In human fetal thymic development, CD3-positive cells are present from week 9.5 of gestation. ⁸ Immunohistochemical investigation revealed the lack of CD3 expression in T cells of calf thymus, spleen, and lymph nodes in the current study. This anomalous expression could be related to an altered T-lymphocyte development leading to a putative lack of negative and positive selection. Macrophages in thymus are involved in lymphocyte selection; negatively selected T cells will physiologically undergo apoptosis with apoptotic bodies phagocytized by reactive macrophages termed TBM. In the present case, the severe increase of thymus size could have been related to an altered T-lymphocyte selection with no removal of autoreactive or nonreactive T cells. The lack of TBM supports this hypothesis, with lack of apoptosis leading to accumulation of T cells leading to thymic hyperplasia. The absence of CD3 expression identified in other lymphoid organs may derive from the disorder evidenced in the thymus. In human medicine, there are no immunohistochemically comparable data, and a pathogenic hypothesis on the origin of the severe hyperplasia has not been reported to the authors’ knowledge.

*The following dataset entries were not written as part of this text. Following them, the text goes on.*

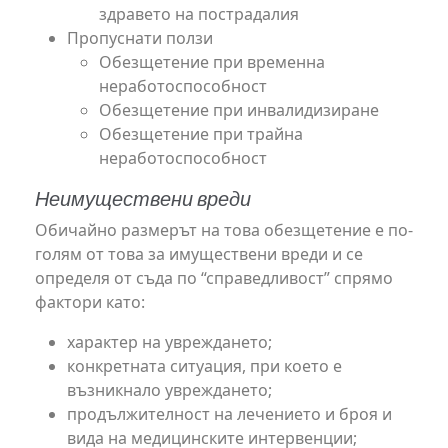
здравето на пострадалия
Пропуснати ползи
Обезщетение при временна
неработоспособност
Обезщетение при инвалидизиране
Обезщетение при трайна
неработоспособност
Неимуществени вреди
Обичайно размерът на това обезщетение е по-
голям от това за имуществени вреди и се
определя от съда по “справедливост” спрямо
фактори като:
характер на увреждането;
конкретната ситуация, при което е
възникнало увреждането;
продължителност на лечението и броя и
вида на медицинските интервенции;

Human thymic hyperplasia is often asymptomatic, but the most common clinical sign is, as in the present case, respiratory distress.^{5,10,11,13,16} Moreover, the calf showed congenital neck swelling, as in a reported case of thymic hyperplasia in a Galapagos giant tortoise (Chelonoidis nigra; syn. Geochelona nigra), ⁶ with edema of the ventral part of the neck, and turgor of jugular veins due to the mass compression effect. In the present case, in addition to thymic enlargement, the calf had a combination of severe congenital lesions including interatrial septal defect, patent ductus arteriosus, and mild right ventricular dilation. In human medicine, concurrent congenital heart defects are reported in conjunction with thymic abnormalities.^17,21 To the best of the authors’ knowledge no case of severe thymic hyperplasia has been described in calves before; therefore the possibility that heart and thymic malformations represent a more complex congenital syndrome cannot be ruled out.

In conclusion, the thymic lesion observed in this calf closely resembled cases of human MTH. Severe thymic hyperplasia should be considered among the differential diagnosis of mediastinal masses as a rare cause of respiratory distress in newborn calves; this condition in veterinary medicine should be further characterized by observing multiple cases.